__Exercise materials__.
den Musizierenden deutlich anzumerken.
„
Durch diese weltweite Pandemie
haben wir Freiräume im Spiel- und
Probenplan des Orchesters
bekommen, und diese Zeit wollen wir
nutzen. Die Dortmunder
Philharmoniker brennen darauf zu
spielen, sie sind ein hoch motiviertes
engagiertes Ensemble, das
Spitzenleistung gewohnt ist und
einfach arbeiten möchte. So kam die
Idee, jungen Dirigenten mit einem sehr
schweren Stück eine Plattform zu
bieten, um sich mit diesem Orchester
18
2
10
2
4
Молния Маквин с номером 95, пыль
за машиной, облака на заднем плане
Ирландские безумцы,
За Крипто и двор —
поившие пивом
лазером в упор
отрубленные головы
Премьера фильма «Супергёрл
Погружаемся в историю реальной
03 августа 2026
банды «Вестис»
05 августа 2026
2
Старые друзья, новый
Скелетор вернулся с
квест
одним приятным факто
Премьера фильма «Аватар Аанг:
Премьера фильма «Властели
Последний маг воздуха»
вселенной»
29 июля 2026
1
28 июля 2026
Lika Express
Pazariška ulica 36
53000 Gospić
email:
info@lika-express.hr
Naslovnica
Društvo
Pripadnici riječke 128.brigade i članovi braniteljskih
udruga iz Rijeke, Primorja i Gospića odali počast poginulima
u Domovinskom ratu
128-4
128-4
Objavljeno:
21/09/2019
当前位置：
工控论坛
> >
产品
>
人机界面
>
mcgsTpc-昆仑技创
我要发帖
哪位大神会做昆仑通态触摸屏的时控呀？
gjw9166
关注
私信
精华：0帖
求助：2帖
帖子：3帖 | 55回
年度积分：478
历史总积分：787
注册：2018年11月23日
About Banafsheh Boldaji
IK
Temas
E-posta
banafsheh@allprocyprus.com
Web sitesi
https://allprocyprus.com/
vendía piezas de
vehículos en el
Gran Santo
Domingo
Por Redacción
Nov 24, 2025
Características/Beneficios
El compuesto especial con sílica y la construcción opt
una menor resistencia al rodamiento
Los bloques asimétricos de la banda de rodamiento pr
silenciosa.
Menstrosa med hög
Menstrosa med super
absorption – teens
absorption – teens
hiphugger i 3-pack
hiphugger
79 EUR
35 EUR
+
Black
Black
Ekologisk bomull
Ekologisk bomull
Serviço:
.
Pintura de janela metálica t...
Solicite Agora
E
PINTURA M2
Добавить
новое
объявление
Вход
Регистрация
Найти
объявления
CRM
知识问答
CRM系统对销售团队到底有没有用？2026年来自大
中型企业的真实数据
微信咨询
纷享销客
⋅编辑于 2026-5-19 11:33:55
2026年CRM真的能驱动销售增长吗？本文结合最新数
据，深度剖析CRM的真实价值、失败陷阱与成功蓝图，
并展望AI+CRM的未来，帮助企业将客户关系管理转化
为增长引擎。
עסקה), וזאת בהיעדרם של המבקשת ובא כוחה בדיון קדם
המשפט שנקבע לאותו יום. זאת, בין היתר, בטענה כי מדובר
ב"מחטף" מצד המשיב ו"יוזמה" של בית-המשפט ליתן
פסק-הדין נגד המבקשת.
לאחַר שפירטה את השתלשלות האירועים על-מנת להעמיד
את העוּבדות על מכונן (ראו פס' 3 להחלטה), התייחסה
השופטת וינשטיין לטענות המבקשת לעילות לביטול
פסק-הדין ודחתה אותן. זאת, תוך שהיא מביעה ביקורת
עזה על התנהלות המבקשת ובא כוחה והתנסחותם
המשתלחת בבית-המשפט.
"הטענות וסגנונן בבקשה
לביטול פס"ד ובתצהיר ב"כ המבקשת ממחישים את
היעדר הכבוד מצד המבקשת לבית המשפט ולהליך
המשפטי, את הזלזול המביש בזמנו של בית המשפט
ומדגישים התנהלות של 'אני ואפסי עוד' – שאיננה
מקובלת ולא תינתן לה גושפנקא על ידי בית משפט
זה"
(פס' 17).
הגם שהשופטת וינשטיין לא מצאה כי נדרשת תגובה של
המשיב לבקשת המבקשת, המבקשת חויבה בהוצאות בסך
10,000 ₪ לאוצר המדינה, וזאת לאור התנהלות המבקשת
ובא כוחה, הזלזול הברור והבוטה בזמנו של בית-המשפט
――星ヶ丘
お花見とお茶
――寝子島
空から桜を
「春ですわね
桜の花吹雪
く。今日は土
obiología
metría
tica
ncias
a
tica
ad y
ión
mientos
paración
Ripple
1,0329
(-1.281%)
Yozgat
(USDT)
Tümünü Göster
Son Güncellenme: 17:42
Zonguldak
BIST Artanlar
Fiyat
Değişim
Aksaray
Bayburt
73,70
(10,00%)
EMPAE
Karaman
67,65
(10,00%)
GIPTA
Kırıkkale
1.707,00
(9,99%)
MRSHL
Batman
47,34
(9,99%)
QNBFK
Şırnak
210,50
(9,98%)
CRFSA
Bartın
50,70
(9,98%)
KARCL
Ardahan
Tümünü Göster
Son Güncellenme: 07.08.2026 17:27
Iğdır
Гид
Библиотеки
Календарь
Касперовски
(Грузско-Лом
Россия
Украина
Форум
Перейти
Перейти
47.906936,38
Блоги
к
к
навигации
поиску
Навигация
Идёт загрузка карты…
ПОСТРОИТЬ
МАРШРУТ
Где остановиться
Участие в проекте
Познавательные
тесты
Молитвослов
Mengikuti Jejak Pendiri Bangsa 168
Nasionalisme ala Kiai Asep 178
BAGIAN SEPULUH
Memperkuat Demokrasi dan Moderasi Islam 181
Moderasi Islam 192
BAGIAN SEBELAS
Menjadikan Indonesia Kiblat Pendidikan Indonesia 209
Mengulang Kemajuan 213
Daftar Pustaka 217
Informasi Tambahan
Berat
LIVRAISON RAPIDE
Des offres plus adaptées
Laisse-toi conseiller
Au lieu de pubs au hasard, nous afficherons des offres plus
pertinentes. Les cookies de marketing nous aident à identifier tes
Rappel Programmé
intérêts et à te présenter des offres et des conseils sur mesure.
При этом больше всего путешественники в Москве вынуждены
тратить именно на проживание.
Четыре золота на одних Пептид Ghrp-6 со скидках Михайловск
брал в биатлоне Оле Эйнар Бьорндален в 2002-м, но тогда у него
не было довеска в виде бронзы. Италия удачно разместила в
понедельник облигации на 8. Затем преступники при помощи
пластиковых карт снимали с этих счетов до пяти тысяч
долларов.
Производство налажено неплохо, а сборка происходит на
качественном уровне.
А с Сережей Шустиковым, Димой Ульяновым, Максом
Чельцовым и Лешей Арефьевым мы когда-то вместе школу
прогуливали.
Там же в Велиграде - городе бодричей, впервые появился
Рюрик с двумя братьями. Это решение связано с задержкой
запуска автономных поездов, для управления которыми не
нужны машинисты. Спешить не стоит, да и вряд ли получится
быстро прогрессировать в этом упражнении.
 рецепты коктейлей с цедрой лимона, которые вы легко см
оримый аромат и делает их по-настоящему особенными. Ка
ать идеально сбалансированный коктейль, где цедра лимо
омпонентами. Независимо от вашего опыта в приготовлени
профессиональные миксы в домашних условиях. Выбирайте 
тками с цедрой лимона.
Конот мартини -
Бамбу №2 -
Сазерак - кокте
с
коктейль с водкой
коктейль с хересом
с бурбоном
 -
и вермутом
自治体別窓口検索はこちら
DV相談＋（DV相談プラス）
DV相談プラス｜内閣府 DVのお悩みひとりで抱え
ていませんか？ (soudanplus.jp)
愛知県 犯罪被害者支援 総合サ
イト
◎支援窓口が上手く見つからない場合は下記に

__Instructions for the task__. Return every line from the rows above that contains the word "וינשטיין". The match is case-sensitive.

__Answer to this exercise__.
השופטת וינשטיין לטענות המבקשת לעילות לביטול
הגם שהשופטת וינשטיין לא מצאה כי נדרשת תגובה של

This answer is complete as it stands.